学習用本文 —
»»

Maria Callas Diary

着物・ドール・お料理・お家・家族など、日々のことを日記として書いています。

浴衣浚い本番!!

2011-08-14 23:52:26 | 日舞&三味線
いよいよやってきました、浴衣浚い本番
朝8時に家を出て、余裕を持って会場入りをしました。


到着するとまず、「本日はおめでとうございます。よろしくお願い致します」と、
楽屋にてお一人お一人にご挨拶をします。


お師匠さんの楽屋には涼しげなのれんが掛けられます。
お名取のお兄さん・お姉さん方がご祝儀をお渡しした後、一人ずつご挨拶に伺います。



舞台へ移動し、花道や舞台上で自分の立ち位置や距離を確認し、
お師匠さんからいくつかアドバイスをうける「居所合わせ」を行います。
この作業が非常に重要で、皆さんとても真剣に取り組んでいらっしゃいました。


この劇場はきちんと花道が設けられ、すっぽんも使うことができます。
私もいずれすっぽんを使う演目を踊ってみたいです。
ただ、そうなると人間ではない役なんですけどねぇ・・・


浴衣浚いはお化粧は自分ですが、結髪と着付けは専門の方にお願いします。
今回は新鹿の子という可愛らしい演目なので、新日本髪に結って頂きました。
涼しげな水色の糸巻きの簪と、団扇の豆簪を飾りました


浴衣を着付けてもらって、娘の出来上がり
結髪も着付けも終わるとテンションも上ってきます。

そしていよいよ自分の番。
花道の裏で待機している間、緊張でどんどん手が震えてくるのがわかります。
パートナーの子と励ましあいながら、太鼓の音を聴いていました。

三味線の音が聞こえ始め、花道の揚幕が「シャンッ」と音を立てて開きます。
上手側で踊る私が先に絹傘を手に花道に出て、パートナーの子が後に続きます。

そこからはもう無我夢中。
お稽古場とはまったく違う舞台の床はとても滑りやすく、苦戦しながらも踊ります。
花道での踊りを終え舞台へ移り、手踊り、毬唄、振出笠、女持ちの扇子・・・
生演奏ならではの間のずれと緊張もあり、お稽古どおりに踊ることはできず、
いくつか失敗もありましたが、なんとか無事に踊りきる事ができました。

終わった瞬間の達成感と高揚感は、言葉では言い表せません。
一度舞台に立ったらやめられないというのは、本当にその通りだと思いました。

失敗はありましたし、まだまだ上手な訳でもなく、経験年数並の踊りだったものの、
自分なりに最大限のお稽古をした結果なので、精一杯やり切った感覚があり、
悔いは一切ありません。

««

元の資料 —

»»

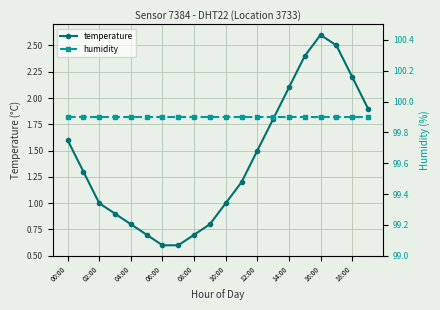

How many lines are shown in the chart?

2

««

取り組む課題 —
#1 浴衣浚いの日記について、次の問いに答えてください。
(a) 筆者は朝何時に家を出ましたか。
(b) 今回踊った演目は何ですか。
(c) 花道に出るとき、筆者は何を手にしていましたか。
#2 浴衣浚いの日記を、最後の文の後から書き進めてください。
資料は浴衣浚いの日記とは別個のものです。

課題の解答 —
#1
(a) 朝8時
(b) 新鹿の子
(c) 絹傘

#2
歌舞伎座などで「よっ成田屋」などの声をかける人を大向うといいますが、
今日は朝から大向うさんが来ていて、私の演目でも名前を声かけてくれました。
誰が呼んだわけでもないのですが、うちの浴衣浚いを気に入ってくださっていて、
毎回来てくださっているようです。
踊っている時に声がかかるというのは、なんだか誇らしくて嬉しいものです


楽屋に戻ると家族や友人や同僚が来てくれていて、たくさんの花束を頂きました。
素人の踊りを見る為に時間と電車賃を使って来てくださり、本当に嬉しかったです
皆さんに心からお礼をお伝えし、まきものをお渡ししました。

自分の番がおわるとホッとして、どっと疲れが出てきました。
ご飯を食べたり少し休憩をして、お姉さんお兄さん方の踊りを見に客席へ。
お名取の皆さんの踊りはキレがあって美しく、勉強になる事がたくさんありました。


そんなこんなで夜8時。
いよいよ最後の演目、お師匠さん方プロの舞踊家による「太刀盗人」が始まります。
幕が上った瞬間出てきたのは、立派な松羽目とその前に座る大人数の地方さん。
四挺四枚、とっても豪華です

太刀盗人はとても面白い演目で、それをお師匠さん方がお仲間で演じるので、
息もぴったりと合って、かと思えば舞踊部分は素晴らしく、とても素敵な演目でした

パートナーの子はもう1つ別の演目に出たのですが、感動するほどにとても上手で、
そんな子と一緒の舞台に立てたことを誇らしく思いました。
彼女のように上手に踊れるようになったら、どんなに幸せだろう・・・・

大量のお花とプレゼントを抱え、帰宅したのが夜10時。
とても疲れましたが本当に楽しい一日で、日舞への思いは更に強くなりました。
もっとたくさんお稽古して、もっともっと上手になって、いつか絶対にもう一度、
今回のパートナーと一緒の舞台に立ちたいです。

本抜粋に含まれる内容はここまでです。